— Texto del documento —
□ □ □

Simbolismo e imagen en el arte céltico.

Por: Aura Fernández Tabernilla, Máster en Ciencias de las Religiones por la Universidad Complutense de Madrid.

Correo electrónico: aurataber@hotmail.com

Introducción

Mapa de la distribución y expansión de los pueblos celtas. 
Imagen sacada de: www.wikipedia.org
Hoy en día todo lo que rodea al mundo céltico está rodeado por un halo de romanticismo impregnado por cultos heroicos y mitos “artúricos”. Sin embargo, Los celtas “históricos” fueron una serie de pueblos del norte de los Alpes, conocidos principalmente por sus artes guerreras, que se expandieron por Europa durante los siglos IV y III a.C. especialmente, y que mostraban una serie de características comunes, entre las que destacan: una misma lengua indoeuropea y una misma cultura material, que se desarrolló, sobre todo, en las grandes etapas de Hallstatt (700-600 a.C.) y La Tène (475-400 a. C.-130-18 a. C.) Estos pueblos estaban configurados en tribus y presentaban una sociedad altamente jerarquizada, dominada por unas élites guerreras que disfrutaban de altos niveles de riqueza y prestigio. La evidencia arqueológica, particularmente del mobiliario funerario, de la cultura de Hallstatt[1] transmite una imagen de dichos pueblos como comerciantes que tenían control sobre los recursos y que gozaban de estrechos contactos con el mundo mediterráneo, con cuyas poblaciones intercambiaban sal, cobre, oro, objetos de arte, pieles y esclavos, a cambio de cerámica ática y recipientes de bronce.
Oppidum Manching (Bavaria, Alemania).  Siglo III a.C.

□ □ □

— Material de partida —
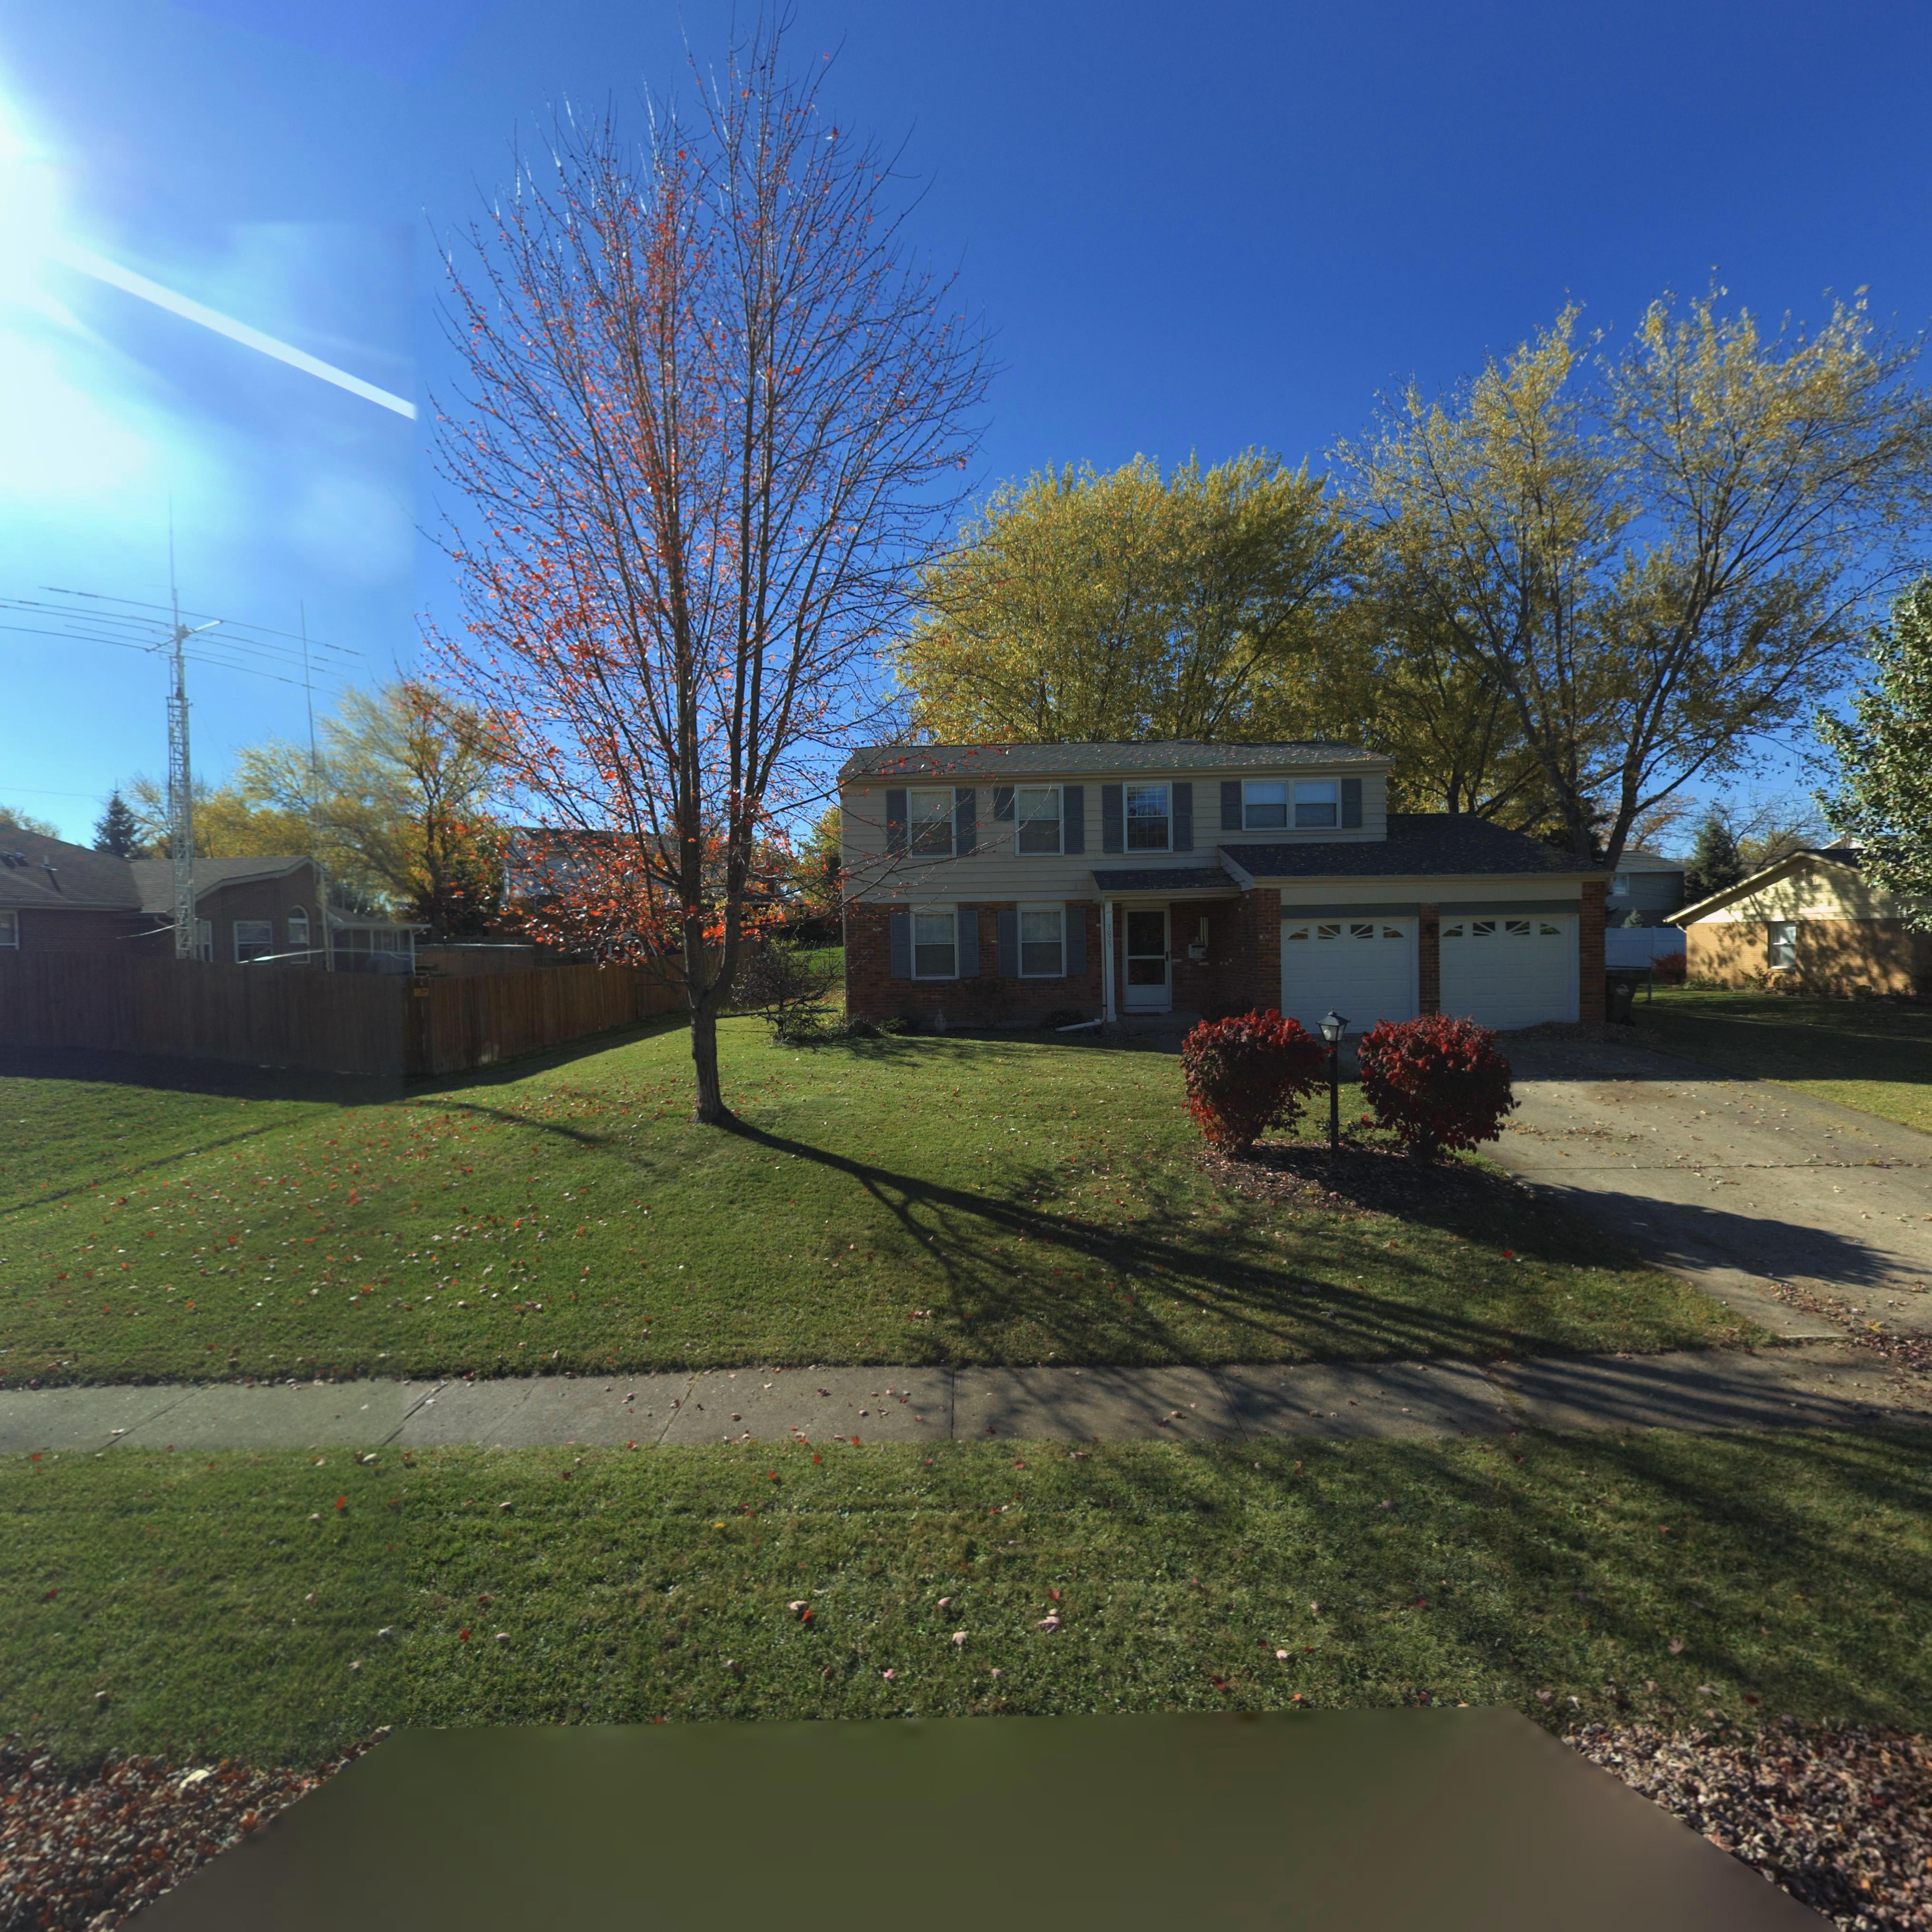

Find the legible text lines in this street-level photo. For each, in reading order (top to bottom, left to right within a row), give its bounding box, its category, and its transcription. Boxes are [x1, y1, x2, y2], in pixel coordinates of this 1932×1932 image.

[1106, 922, 1112, 948] StreetNumber: 7025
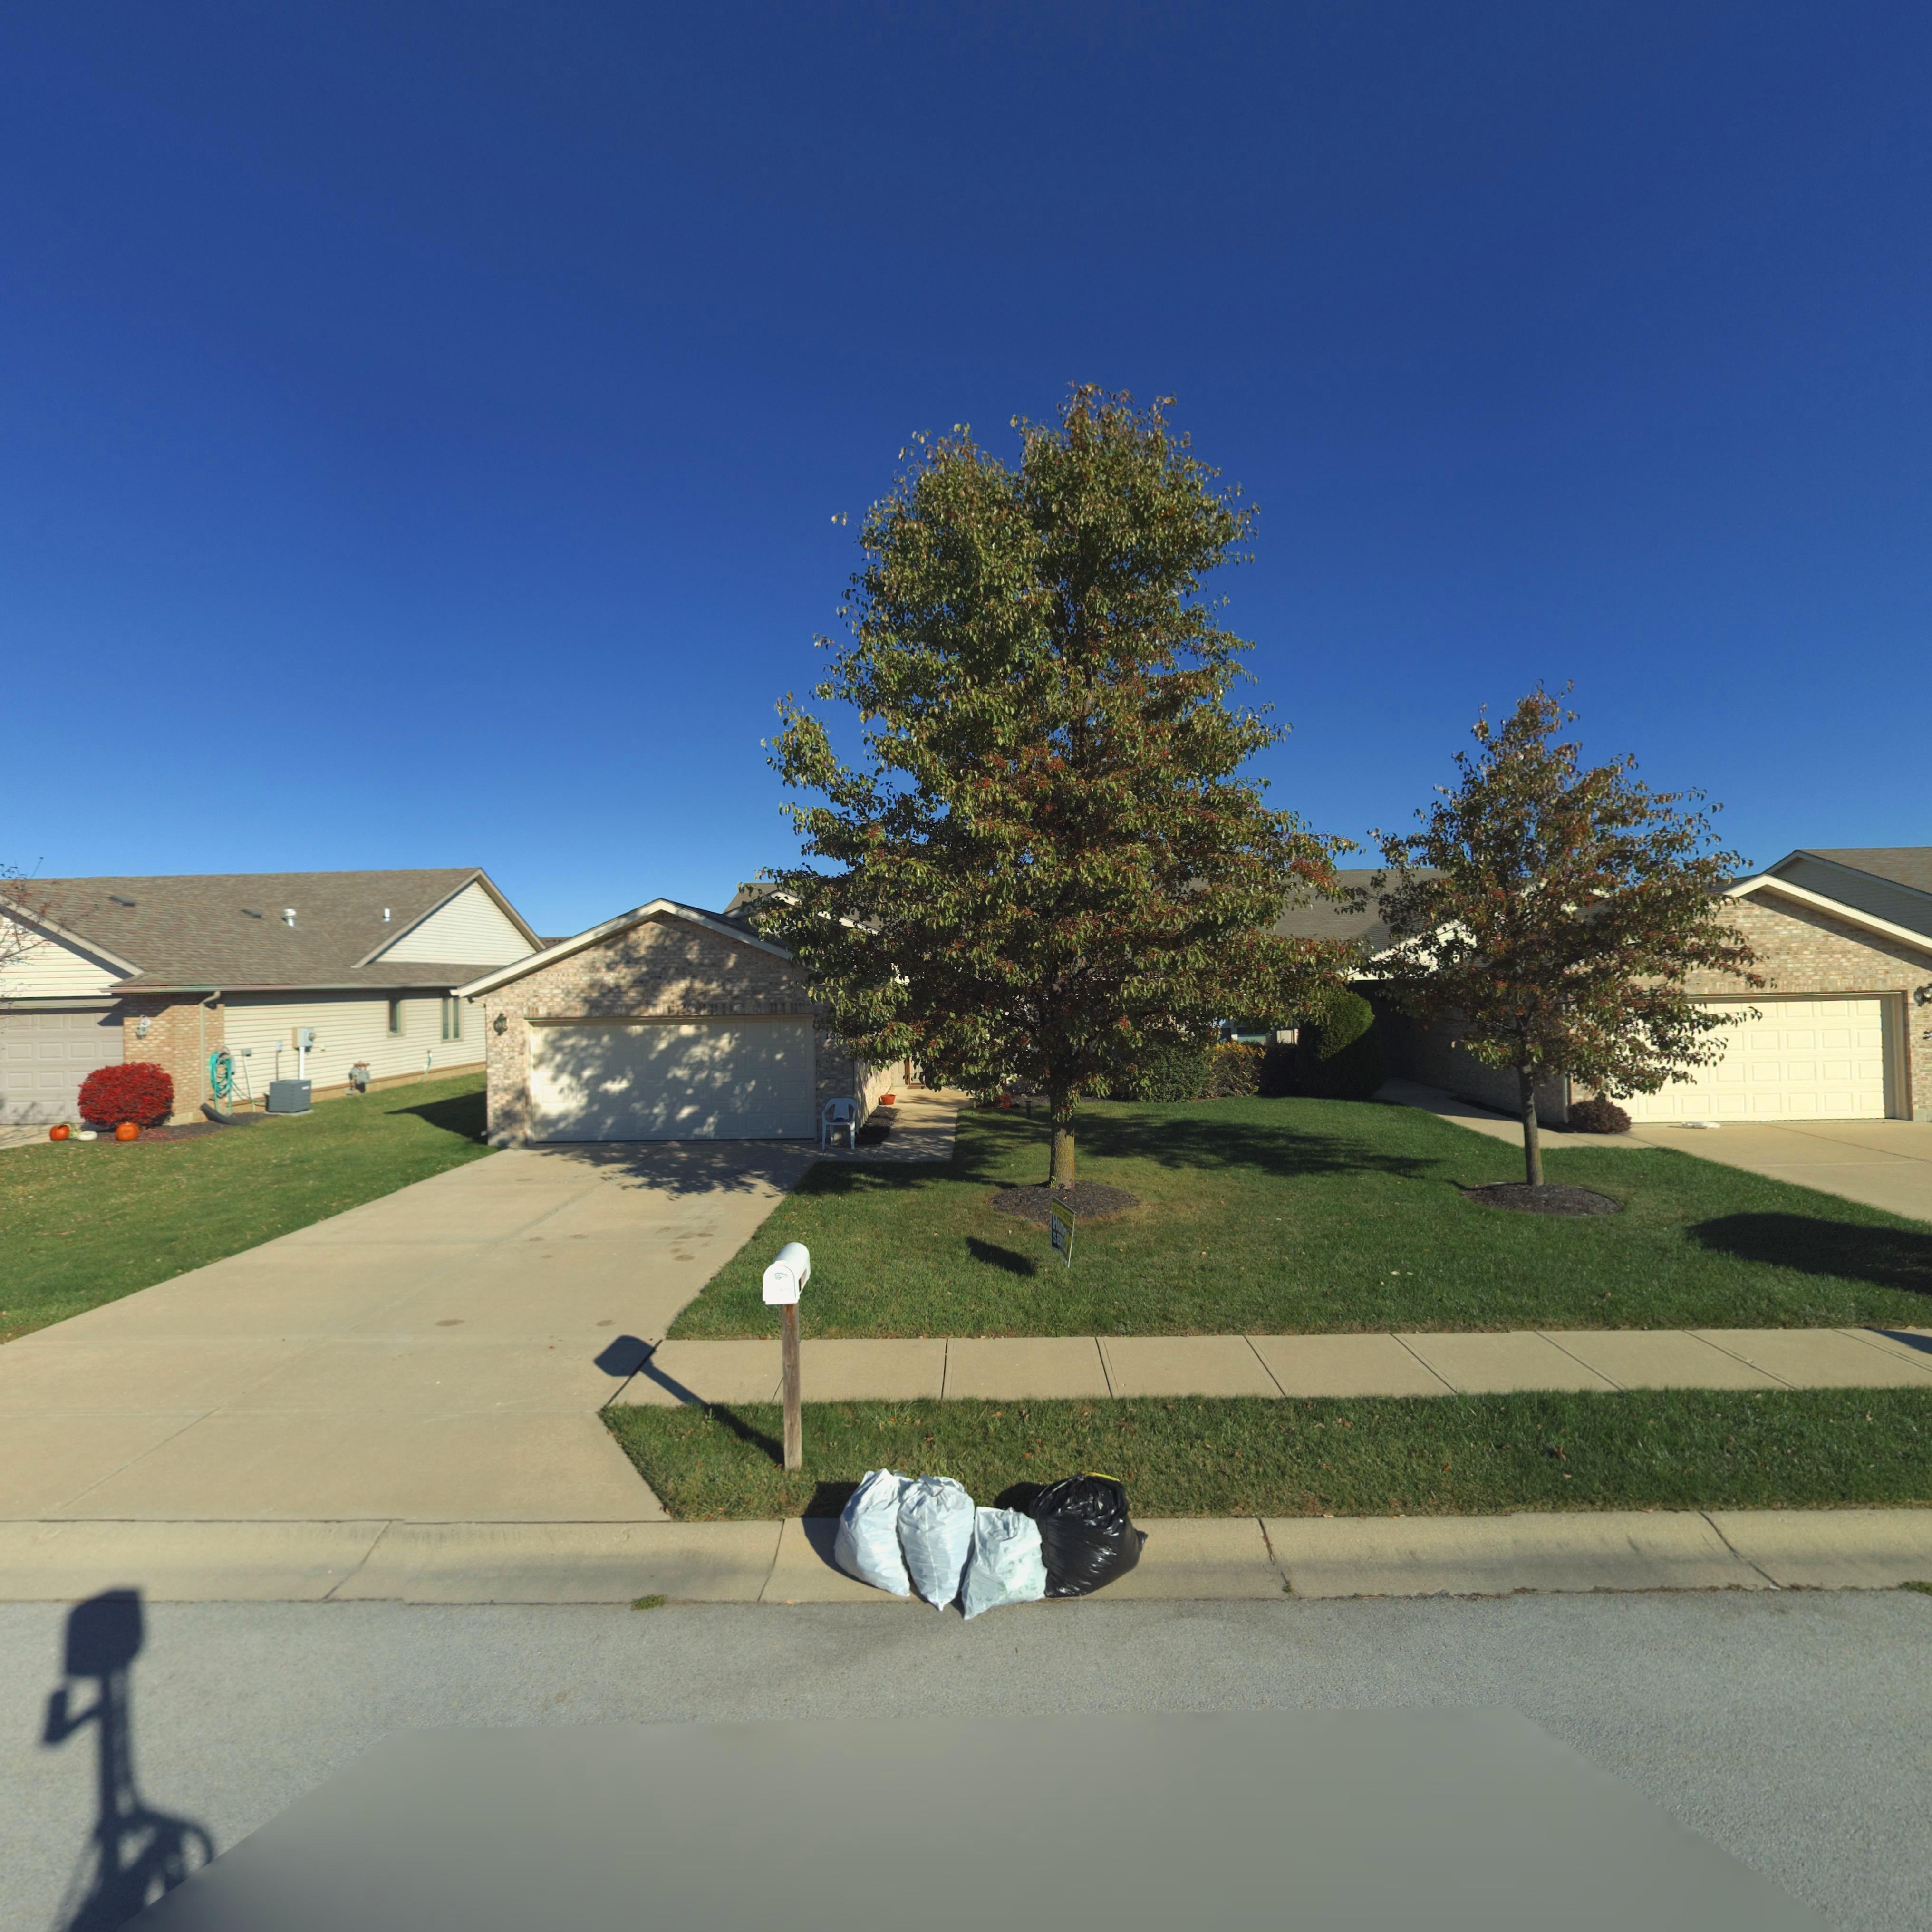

□ □ □

— Objetivo del ejercicio —
Según el texto sobre el arte céltico, ¿qué obtenían los celtas a cambio de la sal, el cobre, el oro, los objetos de arte, las pieles y los esclavos que intercambiaban con las poblaciones mediterráneas? El listado no interviene en absoluto en este ejercicio.

— Tarea resuelta —
Cerámica ática y recipientes de bronce.